| Task item |
In the listing beneath this line, copy exactly the lines starting with the one containing "nesli tükenme tehlikesi" and going on through the one containing "08.08.2026 06:49:00".

| Study material |
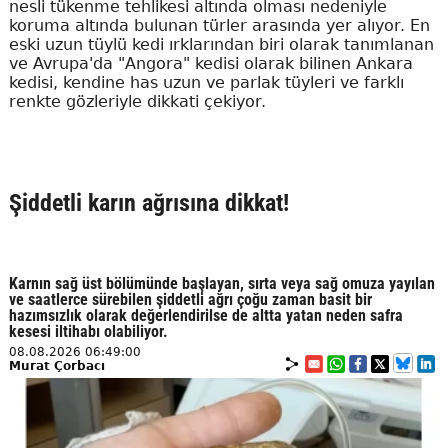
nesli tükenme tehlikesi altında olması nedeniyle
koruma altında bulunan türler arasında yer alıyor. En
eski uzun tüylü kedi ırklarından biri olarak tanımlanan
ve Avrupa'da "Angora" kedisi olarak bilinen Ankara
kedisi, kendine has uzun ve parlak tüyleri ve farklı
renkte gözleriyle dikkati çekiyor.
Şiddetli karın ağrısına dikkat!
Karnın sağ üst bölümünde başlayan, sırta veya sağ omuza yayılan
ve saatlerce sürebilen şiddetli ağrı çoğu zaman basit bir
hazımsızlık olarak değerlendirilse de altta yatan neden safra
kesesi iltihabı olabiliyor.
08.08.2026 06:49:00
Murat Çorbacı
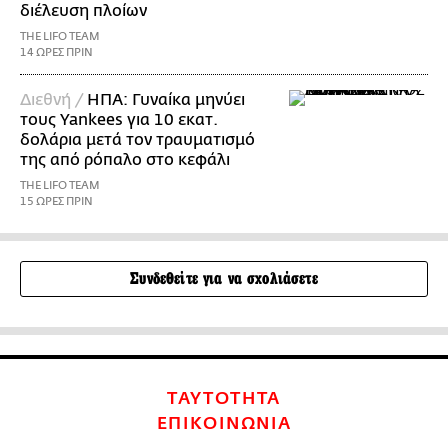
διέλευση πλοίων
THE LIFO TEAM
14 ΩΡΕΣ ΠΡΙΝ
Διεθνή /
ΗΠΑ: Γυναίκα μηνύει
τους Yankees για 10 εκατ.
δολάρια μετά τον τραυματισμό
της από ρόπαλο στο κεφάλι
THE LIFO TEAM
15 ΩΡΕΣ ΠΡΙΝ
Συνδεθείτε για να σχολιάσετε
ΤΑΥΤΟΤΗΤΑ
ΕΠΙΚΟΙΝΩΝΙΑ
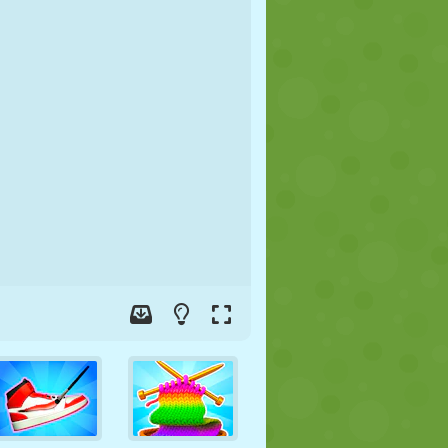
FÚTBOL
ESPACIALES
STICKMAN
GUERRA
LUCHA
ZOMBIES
==
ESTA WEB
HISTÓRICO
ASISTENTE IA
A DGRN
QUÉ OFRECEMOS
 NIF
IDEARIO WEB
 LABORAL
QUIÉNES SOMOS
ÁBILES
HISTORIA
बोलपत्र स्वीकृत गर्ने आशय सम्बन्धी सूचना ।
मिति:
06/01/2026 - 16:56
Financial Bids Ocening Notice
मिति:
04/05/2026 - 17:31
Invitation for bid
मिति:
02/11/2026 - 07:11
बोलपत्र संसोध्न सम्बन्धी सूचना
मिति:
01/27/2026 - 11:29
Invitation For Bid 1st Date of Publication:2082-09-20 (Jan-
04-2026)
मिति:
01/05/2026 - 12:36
---
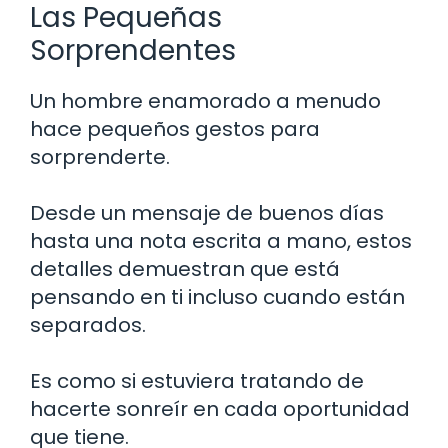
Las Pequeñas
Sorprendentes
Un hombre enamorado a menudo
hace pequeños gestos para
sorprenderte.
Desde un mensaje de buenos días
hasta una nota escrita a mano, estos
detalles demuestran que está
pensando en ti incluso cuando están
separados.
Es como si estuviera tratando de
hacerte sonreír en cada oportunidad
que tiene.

| Result for this exercise |
nesli tükenme tehlikesi altında olması nedeniyle
koruma altında bulunan türler arasında yer alıyor. En
eski uzun tüylü kedi ırklarından biri olarak tanımlanan
ve Avrupa'da "Angora" kedisi olarak bilinen Ankara
kedisi, kendine has uzun ve parlak tüyleri ve farklı
renkte gözleriyle dikkati çekiyor.
Şiddetli karın ağrısına dikkat!
Karnın sağ üst bölümünde başlayan, sırta veya sağ omuza yayılan
ve saatlerce sürebilen şiddetli ağrı çoğu zaman basit bir
hazımsızlık olarak değerlendirilse de altta yatan neden safra
kesesi iltihabı olabiliyor.
08.08.2026 06:49:00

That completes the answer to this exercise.